Völkischer Nationalismus ist die Kernbotschaft der Führer an ihre Anhänger.

Daraus folgen die Ablehnung der Europäischen Union, Fremdenfeindlichkeit, permanentes Schüren der Immigrations-Angst, Ressentiments gegen Andersdenkende und anders Lebende, Verständnis für Diktatoren und Autokraten. Alle rechtsnationalen Parteien haben ähnliche politische Handlungsfelder. Ausländerfeindlichkeit hat stets erste Priorität und findet bei den Parteigängern am meisten Anklang.

In all diesen Parteien finden sich Putinfreunde. Der russische Diktator versteht sich als völkisch fixierter, religiös verbrämter Führer einer gesunden Nation mit Führungsanspruch auf dem Globus. Die freiheitlichen westlichen Demokratien betrachtet er als dekadent. Er hat ihnen den Kampf angesagt, was bei den europäischen und amerikanischen Rechtsnationalen gut ankommt.

Dasselbe gilt für seine imperialistischen Fantasien von einem grossen, von ihm beherrschten Reich.

Die Parolen der Rechtsnationalen sind überall dieselben:

  • In Österreich, Strache, FPÖ: „Österreich zuerst!“
  • In Frankreich, LePen, Front nationale: „Frankreich zuerst!“
  • In den USA, Trump, GOP: „America first!“
  • In Deutschland, Weidel, AfD : „Unser Land zuerst!“ und „Unser Land. Unsere Regeln.“
  • In Italien, Meloni, FdI : “Italien und die Italiener zuerst!“
  • In der Schweiz, SVP-Maurer : “Schweiz zuerst!“

usw.

Zum Ideengut gehören in vielen Ländern u.a. Verschwörungstheorien, white supremacy, religiöser Fundamentalismus, Anti class politique, Anti-Intellektualismus, Kreationismus, Anti-Feminismus, Anti-Abortion, Homophopie, Anti-Semitismus.

In der ersten Hälfte des 20. Jahrhunderts nährte sich der Faschismus aus ähnlichen ideologischen Quellen des völkischen Nationalismus. Resultat war der 2. Weltkrieg mit Millionen Toten. Eine Garantie, dass sich die Geschichte nicht wiederholt, gibt es nicht. Die Parole "Nie mehr Krieg" ist gut gemeint.

Anhänger

Rechtsnationale Parteien scharen Aktivisten hinter sich, die von der pluralistischen liberalen Demokratie enttäuscht sind und von einem Führer geführt werden möchten.
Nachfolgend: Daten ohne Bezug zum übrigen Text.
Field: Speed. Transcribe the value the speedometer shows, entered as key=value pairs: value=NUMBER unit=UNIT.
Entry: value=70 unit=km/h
Ein Führer, der ihnen die Welt erklärt, ihre Welt in Ordnung bringt, wenn notwendig mit Gewalt gegen Andersdenkende. Ein Führer, der sie vor fremden Leuten und Ideen schützt und für ihre ökonomische Absicherung sorgt.

Rechtsnationale Führer liefern laufend einfache Antworten auf komplexe Fragen, mit Rückgriffen auf Gewaltvorstellungen. Das ist Stoff für die Medien und macht sie populär. Undurchdringliche Mauern werden den Anhängern versprochen, mehr Polizei, mehr Ausschaffungen, Abbruch von Beziehungen, religiöser Fundamentalismus, um alles Fremde auszusperren. Und sie versprechen schnelle Umsetzung, sobald sie an der Macht sind.
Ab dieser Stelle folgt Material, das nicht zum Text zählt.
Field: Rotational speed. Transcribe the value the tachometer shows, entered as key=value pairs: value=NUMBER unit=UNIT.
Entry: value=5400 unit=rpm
Politiker aus andern Lagern gelten als Sündenböcke, die für die eigene unbefriedigende Lage verantwortlich gemacht werden. Nur eine einzige politische Ausrichtung gilt als legitim. Diversität im Denken wie Handeln ist verpönt.

Beliebt sind – wie im Faschismus der dreissiger Jahre und im totalitären Kommunismus der Sowjetzeit– populistische Massenveranstaltungen mit einem Führer und tausenden zujubelnden Anhängern, wie präsentiert von Trump, LePen, Salvioni, Putin, Xi Jinping etc.

Wo die Rechtsnationalen im politischen System Erfolg haben und bezahlte Posten vergeben können, versammeln sich viele Mitläufer und Trittbrettfahrer. Sie glauben nicht unbedingt an die Ideologie, möchten aber ökonomisch und in ihrer Karriere vom Erfolg dieser Politik profitieren. Letztlich sind sie es, die die Ausbreitung des Rechtsnationalismus befördern.

Wahlanalysen zeigen, wo die Rechtsnationalen in allen Ländern vorwiegend Erfolg haben:

  • bei der ländlichen Bevölkerung,
  • bei Personen mit weniger Ausbildung,
  • bei Personen mit tieferen und mittleren Einkommen,
  • bei der Generation Z und bei älteren Personen,
  • bei religiösen Fundamentalisten.

Die in liberalen westlichen Demokratien während vielen Jahren von den traditionellen Parteien aufgebaute Erwartung, der Staat könne und müsse alle individuellen Probleme aus der Welt schaffen, erweist sich als Bumerang.

Die Erwartungen können nicht erfüllt werden.

Stagnierende oder sinkende Einkommen im Mittelstand erhöhen die Bereitschaft, rechtsnational zu wählen. Die Rechtsnationalen propagieren die Migration als Ursache der persönlichen Stagnation und machen dafür die classe politique verantwortlich.